Because these people are going to be the key decision makers in the US, responsible for making the Trump administration a success or failure. Donald Trump is a very striking figurehead, but like any organisation, the leader won’t get anywhere without a strong, cohesive team behind him. And here’s where Trump, like anyone composing a team for the first time, has a crucial window of opportunity to get it very right, or very wrong.
Here is what Donald Trump and anyone forming a team for the first time should be considering.
These terms come from the field of emergency medicine, where applying aid within not only an hour but even the first ten minutes after an injury occurs dramatically increases the casualty’s chance of survival. The first moments, even minutes, that a team spends together are vital and have a long lasting effect on their chances of success. Make these moments really count – you only get them once. As team expert and psychologist J Richard Hackman said in this Harvard Business Review article “The first few minutes of any social system are the most important because they establish not only where the group is going but also what the relationship will be between the team leader and the group, and what the basic norms of conduct will be expected and enforced”.

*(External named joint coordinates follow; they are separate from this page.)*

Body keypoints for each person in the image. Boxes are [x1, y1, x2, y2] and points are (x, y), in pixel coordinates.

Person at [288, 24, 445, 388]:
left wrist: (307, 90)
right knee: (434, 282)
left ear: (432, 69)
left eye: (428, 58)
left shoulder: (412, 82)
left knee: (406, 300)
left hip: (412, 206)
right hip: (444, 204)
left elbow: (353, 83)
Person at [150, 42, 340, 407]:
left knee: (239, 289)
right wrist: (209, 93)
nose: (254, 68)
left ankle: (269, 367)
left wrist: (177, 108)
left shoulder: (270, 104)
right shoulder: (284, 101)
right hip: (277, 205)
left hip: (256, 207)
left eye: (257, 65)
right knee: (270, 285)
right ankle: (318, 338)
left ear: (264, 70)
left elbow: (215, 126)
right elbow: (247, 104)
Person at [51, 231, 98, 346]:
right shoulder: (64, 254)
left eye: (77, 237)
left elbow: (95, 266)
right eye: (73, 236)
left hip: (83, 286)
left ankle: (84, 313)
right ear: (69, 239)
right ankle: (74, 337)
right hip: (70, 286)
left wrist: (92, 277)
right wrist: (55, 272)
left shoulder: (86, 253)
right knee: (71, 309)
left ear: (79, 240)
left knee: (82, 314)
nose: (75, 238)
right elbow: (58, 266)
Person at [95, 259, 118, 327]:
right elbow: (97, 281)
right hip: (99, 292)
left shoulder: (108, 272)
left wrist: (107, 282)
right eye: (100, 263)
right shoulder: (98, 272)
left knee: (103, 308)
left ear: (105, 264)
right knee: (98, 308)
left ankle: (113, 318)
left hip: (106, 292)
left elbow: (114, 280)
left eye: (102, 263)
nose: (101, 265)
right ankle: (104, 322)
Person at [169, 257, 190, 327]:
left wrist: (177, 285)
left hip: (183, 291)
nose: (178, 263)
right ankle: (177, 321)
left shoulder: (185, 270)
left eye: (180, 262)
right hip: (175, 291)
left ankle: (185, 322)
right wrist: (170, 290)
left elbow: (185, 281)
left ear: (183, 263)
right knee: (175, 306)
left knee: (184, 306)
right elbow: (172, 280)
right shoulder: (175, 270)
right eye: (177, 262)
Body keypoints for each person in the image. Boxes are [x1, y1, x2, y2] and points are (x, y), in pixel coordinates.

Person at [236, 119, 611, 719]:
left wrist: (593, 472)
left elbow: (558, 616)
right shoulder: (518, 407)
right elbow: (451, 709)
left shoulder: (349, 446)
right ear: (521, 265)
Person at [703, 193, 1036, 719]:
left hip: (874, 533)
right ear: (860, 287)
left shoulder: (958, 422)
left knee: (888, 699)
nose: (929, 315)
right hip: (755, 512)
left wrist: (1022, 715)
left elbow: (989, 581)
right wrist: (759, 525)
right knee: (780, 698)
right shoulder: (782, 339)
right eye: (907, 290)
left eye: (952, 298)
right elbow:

Act quickly and decisively to avoid doubt, uncertainty and fear. People don’t like the unknown, it’s in our DNA. Move quickly to answer the ‘what’s happening’ type questions when there are vacant seats on a team. Don’t let the rumour mill or people’s imaginations become dominant forces.
Each leader brings their own individual strengths and weaknesses and they shouldn’t try to be someone they are not. J Richard Hackman again: “Exploit the daylight out of the stuff you are great at, and get help in the areas where you are not so good”.Know yourself and your strengths and use these to build your team’s unique culture, but recognise what you should leave out and areas that you need help with.
This concept comes from Mark de Rond, who studied the Cambridge University 8 man rowing crew. The principle is simple. ‘Line up your eight strongest people and put them in a boat and they will likely not comprise the fastest possible boat’. Instead, pick team players – people who are not necessarily the best individual performers, but are not maverick egotists and instead, are excellent collaborators, communicators and believers in the team’s needs being above that of their own.
This is not an instruction to employ a law breaker! It is the principle that you should have a devil’s advocate on the team, who will challenge and question the team on what it is doing and why. It’s a way of ensuring you are assessing and correcting your course before you make mistakes.
Studies carried out by scientists at MIT have shown that teams with a larger percentage of women are more successful than teams that are made up of mostly men. In a test called ‘Reading the Mind in the Eyes’ (RME) for example, where people are shown a photo just of someone’s eyes and asked to judge their feelings, women proved far more competent than men. This and other studies like it have shown that women’s empathy and emotional intelligence levels are generally higher than men, and this counts a lot towards the collective intelligence and therefore potential success of the team.